Preface
This book is intended, dear reader, to show you a wide variety of practical AI techniques and examples using TypeScript, and to be a jumping off point when you discover things that interest you or may be useful in your work. A common theme here is covering AI programming tasks that used to be difficult or impossible but are now much simpler using modern technology. I also cover a wide variety of non-deep learning material including a chapter on Symbolic AI that has historic interest and may even have some current practical value.
This book is meant to be a quick four to five hour introduction to AI for TypeScript and JavaScript programmers. If you have experience with Large Language Models, Deep Learning, general Machine Learning and Symbolic AI then you can still enjoy this book by just spending a couple of hours experimenting with the examples.
This book is not intended as a textbook that is to be read start to finish. The parts or even chapters of this book can be read in any order. I have tried making each chapter independent and able to stand on its own even when I am building on earlier themes in the book.
I try to update my books a few times a year so when purchasing on Leanpub please indicate that you want to be notified when new editions are available. Updates to new editions are free for my Leanpub books. All of my Leanpub books are free to read online.
My career developing AI applications and tools began in 1982. Until the advent of breakthroughs in deep learning around 2010 most of my development work was in Common Lisp, Java, and C++. I now work in a variety of languages including Python, TypeScript, Swift, Haskell, and Common Lisp. TypeScript is an excellent choice for AI application development: it brings strong typing to the JavaScript ecosystem, has first-class async/await support for API calls, runs on the server via Node.js, and has growing library support for machine learning and LLM integration. All examples in this book are command-line programs, with no browser or UI framework required.
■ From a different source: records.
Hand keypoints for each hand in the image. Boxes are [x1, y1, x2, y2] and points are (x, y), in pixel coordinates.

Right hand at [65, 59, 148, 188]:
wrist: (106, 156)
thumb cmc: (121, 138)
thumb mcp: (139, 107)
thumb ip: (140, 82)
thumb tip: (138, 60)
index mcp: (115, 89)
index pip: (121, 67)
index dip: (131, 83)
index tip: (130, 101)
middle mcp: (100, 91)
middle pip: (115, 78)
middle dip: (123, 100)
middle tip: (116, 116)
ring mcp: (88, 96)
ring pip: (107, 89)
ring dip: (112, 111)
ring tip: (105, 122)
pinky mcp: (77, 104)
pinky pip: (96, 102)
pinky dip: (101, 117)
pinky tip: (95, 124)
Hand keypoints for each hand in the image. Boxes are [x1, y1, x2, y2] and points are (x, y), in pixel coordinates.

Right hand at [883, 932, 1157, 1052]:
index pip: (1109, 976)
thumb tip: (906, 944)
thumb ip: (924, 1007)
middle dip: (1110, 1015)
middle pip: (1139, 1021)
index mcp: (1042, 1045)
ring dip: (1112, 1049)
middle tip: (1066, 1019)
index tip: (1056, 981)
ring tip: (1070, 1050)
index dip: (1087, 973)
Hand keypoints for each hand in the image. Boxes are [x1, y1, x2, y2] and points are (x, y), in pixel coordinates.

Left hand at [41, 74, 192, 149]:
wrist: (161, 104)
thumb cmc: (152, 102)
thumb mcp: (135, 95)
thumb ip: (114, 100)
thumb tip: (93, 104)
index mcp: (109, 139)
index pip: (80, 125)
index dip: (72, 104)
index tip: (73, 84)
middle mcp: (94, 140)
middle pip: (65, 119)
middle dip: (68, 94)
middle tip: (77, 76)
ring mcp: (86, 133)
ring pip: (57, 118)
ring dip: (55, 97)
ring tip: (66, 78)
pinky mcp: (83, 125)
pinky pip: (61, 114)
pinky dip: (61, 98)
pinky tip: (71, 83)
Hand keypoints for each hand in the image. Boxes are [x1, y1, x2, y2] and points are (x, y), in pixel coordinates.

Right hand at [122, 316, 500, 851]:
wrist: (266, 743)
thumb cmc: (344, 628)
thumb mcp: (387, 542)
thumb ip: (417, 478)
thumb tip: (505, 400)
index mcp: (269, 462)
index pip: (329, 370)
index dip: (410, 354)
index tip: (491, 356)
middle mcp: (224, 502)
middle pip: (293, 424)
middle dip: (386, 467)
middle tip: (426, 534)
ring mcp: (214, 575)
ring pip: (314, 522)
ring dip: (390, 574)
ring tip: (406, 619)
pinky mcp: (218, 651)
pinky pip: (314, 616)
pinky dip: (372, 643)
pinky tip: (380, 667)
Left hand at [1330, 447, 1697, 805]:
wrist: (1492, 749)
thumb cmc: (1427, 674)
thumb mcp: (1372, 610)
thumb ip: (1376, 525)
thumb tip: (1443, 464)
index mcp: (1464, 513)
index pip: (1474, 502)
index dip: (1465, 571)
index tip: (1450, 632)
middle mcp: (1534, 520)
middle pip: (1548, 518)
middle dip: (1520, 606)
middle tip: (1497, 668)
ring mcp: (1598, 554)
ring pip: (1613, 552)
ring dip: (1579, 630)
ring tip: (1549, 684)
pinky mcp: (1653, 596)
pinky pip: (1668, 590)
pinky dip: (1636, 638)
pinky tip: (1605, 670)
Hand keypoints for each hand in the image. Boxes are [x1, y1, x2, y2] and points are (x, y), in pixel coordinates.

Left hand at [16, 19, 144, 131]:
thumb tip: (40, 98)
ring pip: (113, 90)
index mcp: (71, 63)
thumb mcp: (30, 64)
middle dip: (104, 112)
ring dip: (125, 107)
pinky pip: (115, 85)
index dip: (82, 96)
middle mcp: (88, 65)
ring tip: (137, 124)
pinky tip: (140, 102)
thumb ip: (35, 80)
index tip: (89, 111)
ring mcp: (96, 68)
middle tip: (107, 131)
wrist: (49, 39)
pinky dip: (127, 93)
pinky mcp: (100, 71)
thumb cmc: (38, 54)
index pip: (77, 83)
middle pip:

Why TypeScript? TypeScript adds static type checking to JavaScript, catching errors at compile time rather than runtime. The Node.js ecosystem provides access to thousands of packages via npm, and TypeScript’s type system makes complex AI code more maintainable and self-documenting. TypeScript is increasingly popular for backend services, and with the explosion of LLM APIs, it has become a practical choice for AI application development.
About the Author
I have written over 20 books, I have over 50 US patents, and I have worked at interesting companies like Google, Capital One, SAIC, Mind AI, and others. You can read all of my recent books (including this book) for free on my Leanpub author’s page https://leanpub.com/u/markwatson. Please also visit my personal web site https://markwatson.com. If I had to summarize my career the short take would be that I have had a lot of fun and enjoyed my work. I hope that what you learn here will be both enjoyable and help you in your work.
If you would like to support my work please consider purchasing my books on Leanpub and star my git repositories that you find useful on GitHub. You can also interact with me on social media on Mastodon and Twitter.
Using the Example Code
The example code that I have written for this book is Apache 2 licensed so feel free to reuse it. I also use several existing open source packages and libraries in the examples that use liberal-use licenses (I link GitHub repositories, so check the licenses for applicability in your projects).
The examples for this book (and the entire book manuscript!) are in the GitHub repository https://github.com/mark-watson/TypeScriptAIBook. The code examples are in the directory source-code.
A few of the examples use APIs from Google and OpenAI. I assume that you have signed up and have access keys that should be available in the environment variables GOOGLE_API_KEY and OPENAI_API_KEY. If you don’t want to sign up for these services I still hope that you enjoy reading the sample code and example output. I also cover using smaller local models using Ollama.
NPM Security Concerns
Dear reader, I have concerns about what is often called “6pm security problems” which refers to the npm/JavaScript supply chain attacks that target automated CI/CD build windows, often occurring during late afternoon or off-hours when developer oversight is low.
The recent May 2026 “Mini Shai-Hulud” attack by TeamPCP (which compromised TanStack and Mistral AI packages within minutes) and the March 2026 Axios compromise perfectly illustrate this. Attackers look for automated gaps to push malicious payloads that steal tokens and self-propagate before teams notice at the start of the next business day.
Crucially, TypeScript itself does not introduce or exacerbate these vulnerabilities. Because TypeScript compiles down to standard JavaScript, it shares the exact same surface area as the broader Node.js/npm ecosystem. However, you can leverage specific strategies to mitigate these supply chain risks.
On my system I take the following precaution:
1 npm config set ignore-scripts true
2 # or for pnpm
3 pnpm config set ignore-scripts true
This may cause problems for you. If specific packages genuinely require compilation scripts (e.g., esbuild or node-gyp), explicitly allowlist only those packages using modern package managers like pnpm or yarn (via trustedDependencies).
Acknowledgements
I would like to thank my wife Carol Watson who edits all of my books.
This picture shows me and my wife Carol who helps me with book production.